The genetic health risk reports will be the ones hypochondriacs fear the most, as it indicates whether you possess a variant that could increase your risk of diseases like Parkinson’s. These reports are more comprehensive and discuss other factors that could cause the disease, potential symptoms, and treatment options.
The traits reports were mainly a fun way to see how accurate your genetic data was in determining some of your physical characteristics. For example, it (accurately) predicted that I lacked a unibrow. It determined that I don’t possess the photic sneeze reflex (when you sneeze when suddenly exposed to bright sunlight). It told me that I prefer salty/savory foods over sweet, and that I can smell the asparagus metabolite in pee.
Finally, the wellness reports show how my DNA influences my body’s response to diet or lifestyle. Similar to the traits reports, they’re entertaining to read, but also contains general information on how you can alter your lifestyle. For example, the reports confirmed my lactose intolerance and showed that I have a genetic tendency to sleep less and move around more during sleep than others. Of utmost importance, I also learned that I am unlikely to develop the “Asian glow” after drinking alcohol.

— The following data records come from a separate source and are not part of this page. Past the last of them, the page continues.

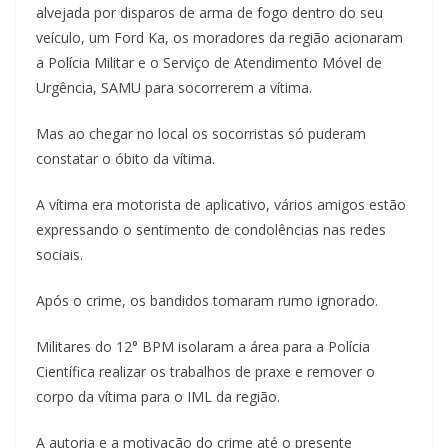
alvejada por disparos de arma de fogo dentro do seu
veículo, um Ford Ka, os moradores da região acionaram
a Polícia Militar e o Serviço de Atendimento Móvel de
Urgência, SAMU para socorrerem a vítima.
Mas ao chegar no local os socorristas só puderam
constatar o óbito da vítima.
A vítima era motorista de aplicativo, vários amigos estão
expressando o sentimento de condolências nas redes
sociais.
Após o crime, os bandidos tomaram rumo ignorado.
Militares do 12° BPM isolaram a área para a Polícia
Científica realizar os trabalhos de praxe e remover o
corpo da vítima para o IML da região.
A autoria e a motivação do crime até o presente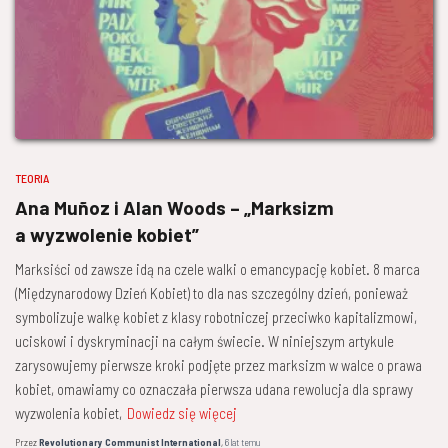
TEORIA
Ana Muñoz i Alan Woods – „Marksizm
a wyzwolenie kobiet”
Marksiści od zawsze idą na czele walki o emancypację kobiet. 8 marca
(Międzynarodowy Dzień Kobiet) to dla nas szczególny dzień, ponieważ
symbolizuje walkę kobiet z klasy robotniczej przeciwko kapitalizmowi,
uciskowi i dyskryminacji na całym świecie. W niniejszym artykule
zarysowujemy pierwsze kroki podjęte przez marksizm w walce o prawa
kobiet, omawiamy co oznaczała pierwsza udana rewolucja dla sprawy
wyzwolenia kobiet,
Dowiedz się więcej
Przez
Revolutionary Communist International
,
6 lat
temu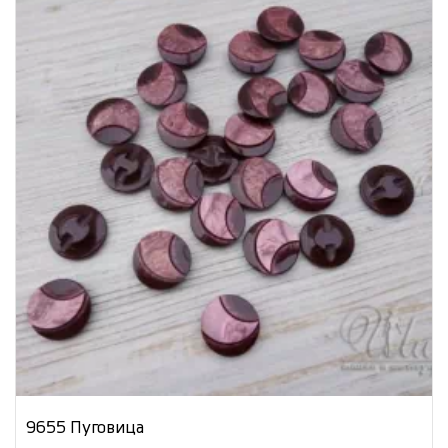
9655 Пуговица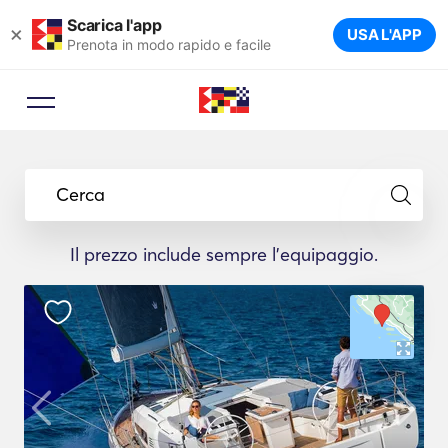
Scarica l'app
×
USA L'APP
Prenota in modo rapido e facile
Cerca
Il prezzo include sempre l'equipaggio.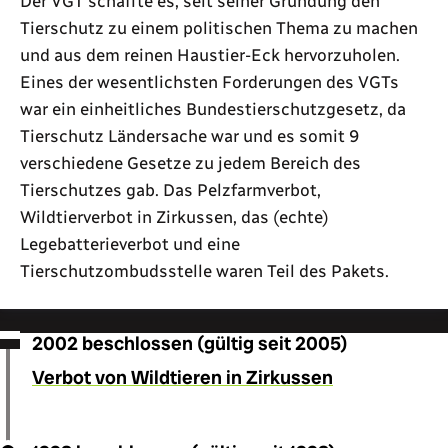
Der VGT schaffte es, seit seiner Gründung den
Tierschutz zu einem politischen Thema zu machen
und aus dem reinen Haustier-Eck hervorzuholen.
Eines der wesentlichsten Forderungen des VGTs
war ein einheitliches Bundestierschutzgesetz, da
Tierschutz Ländersache war und es somit 9
verschiedene Gesetze zu jedem Bereich des
Tierschutzes gab. Das Pelzfarmverbot,
Wildtierverbot in Zirkussen, das (echte)
Legebatterieverbot und eine
Tierschutzombudsstelle waren Teil des Pakets.
2002 beschlossen (gültig seit 2005)
Verbot von Wildtieren in Zirkussen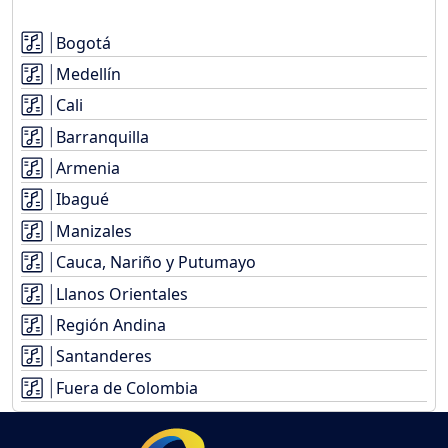
Bogotá
Medellín
Cali
Barranquilla
Armenia
Ibagué
Manizales
Cauca, Nariño y Putumayo
Llanos Orientales
Región Andina
Santanderes
Fuera de Colombia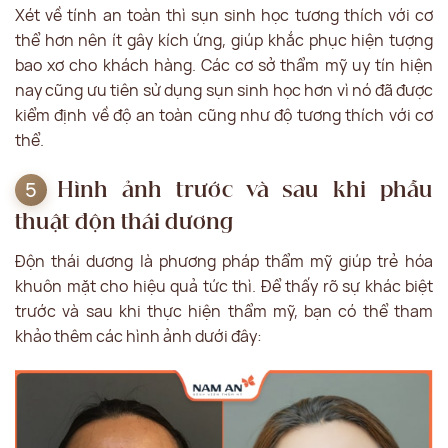
Xét về tính an toàn thì sụn sinh học tương thích với cơ
thể hơn nên ít gây kích ứng, giúp khắc phục hiện tượng
bao xơ cho khách hàng. Các cơ sở thẩm mỹ uy tín hiện
nay cũng ưu tiên sử dụng sụn sinh học hơn vì nó đã được
kiểm định về độ an toàn cũng như độ tương thích với cơ
thể.
Hình ảnh trước và sau khi phẫu
thuật độn thái dương
Độn thái dương là phương pháp thẩm mỹ giúp trẻ hóa
khuôn mặt cho hiệu quả tức thì. Để thấy rõ sự khác biệt
trước và sau khi thực hiện thẩm mỹ, bạn có thể tham
khảo thêm các hình ảnh dưới đây: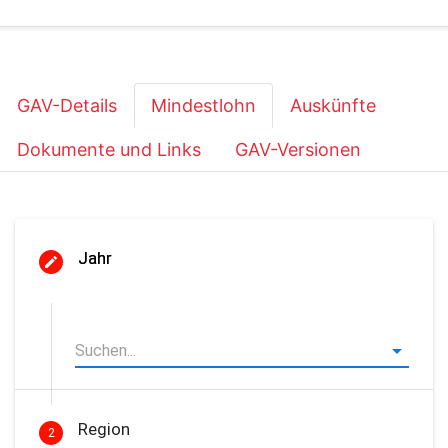
GAV-Details
Mindestlohn
Auskünfte
Dokumente und Links
GAV-Versionen
Jahr
Region
2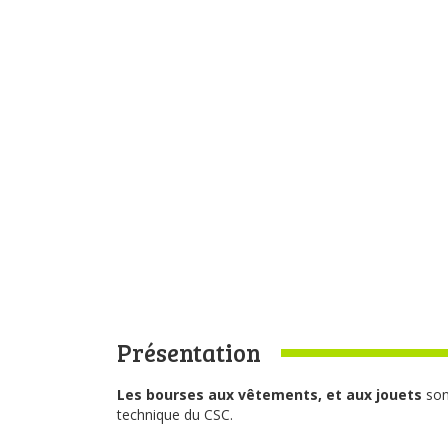
Présentation
Les bourses aux vêtements, et aux jouets
son
technique du CSC.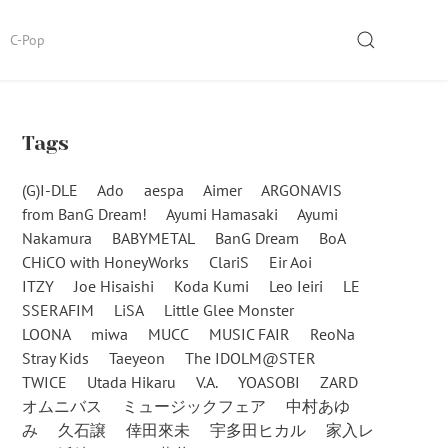
SEARCH
C-Pop
Tags
(G)I-DLE
Ado
aespa
Aimer
ARGONAVIS
from BanG Dream!
Ayumi Hamasaki
Ayumi
Nakamura
BABYMETAL
BanG Dream
BoA
CHiCO with HoneyWorks
ClariS
Eir Aoi
ITZY
Joe Hisaishi
Koda Kumi
Leo Ieiri
LE
SSERAFIM
LiSA
Little Glee Monster
LOONA
miwa
MUCC
MUSIC FAIR
ReoNa
Stray Kids
Taeyeon
The IDOLM@STER
TWICE
Utada Hikaru
V.A.
YOASOBI
ZARD
オムニバス
ミュージックフェア
中村あゆ
み
久石譲
倖田來未
宇多田ヒカル
家入レ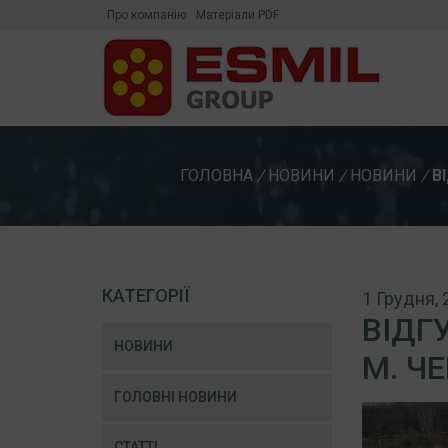
Про компанію
Матеріали PDF
ГОЛОВНА
/
НОВИНИ
/
НОВИНИ
/
В
КАТЕГОРІЇ
1 Грудня, 
ВІДГ
НОВИНИ
М. Ч
ГОЛОВНІ НОВИНИ
СТАТТІ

My 23andMe reports were highly informative to read. Much more than mere test results, I learned a lot about rare genetic disorders and about the genetic profiling process. Whether or not you have any background or interest in science, there’s a lot of cool educational material here.
Now, as for whether or not this service is appropriate for you depends on your intentions. If you simply want to learn more about genetics, health, or medicine in a very personal way, 23andMe is awesome. It’s the ultimate science experiment that demonstrates in a great way the capabilities of genomics, and, if you opt in, a great way to contribute to the study of disease from a genetics point of view.
If you want to actually avoid a disease or make a lifestyle change, I would actually hesitate to recommend the service. You’ll want to seriously consider if knowing this powerful information about your DNA could realistically help you or potentially make you live in a state of constant fear. Consider, firstly, that while some of the tests have been approved by the FDA, none of the tests can provide an actual diagnosis and therefore should not substitute further discussions with your doctor. Second, the reports emphasize repeatedly that you could still be the carrier for or be at risk for a disease even with the absence of a genetic variant. Only a limited number of variants for a disease have been found and can be tested, and there are likely many more that have yet to even be discovered. Furthermore, even with the presence of a variant, the risk of developing several of the diseases can be reduced simply with lifestyle changes, such as a healthier diet and more exercise. Finally, I felt that the usefulness of the information my reports provided to me was limited. I already knew that my ring finger was longer than my index finger, and there’s not much I can do with the fact that I won’t develop as many slow-twitch muscle fibers that endurance athletes possess.
But advancements in genetics continues to teach us more about our bodies: how we develop, how diseases develop, and how we can eliminate them, and 23andMe has played a significant role in the field. While I can’t say that 23andMe’s DNA testing is appropriate for everyone, I was certainly reminded about just how unique and complex my own body is. There’s a lot you can do with just 23 chromosomes.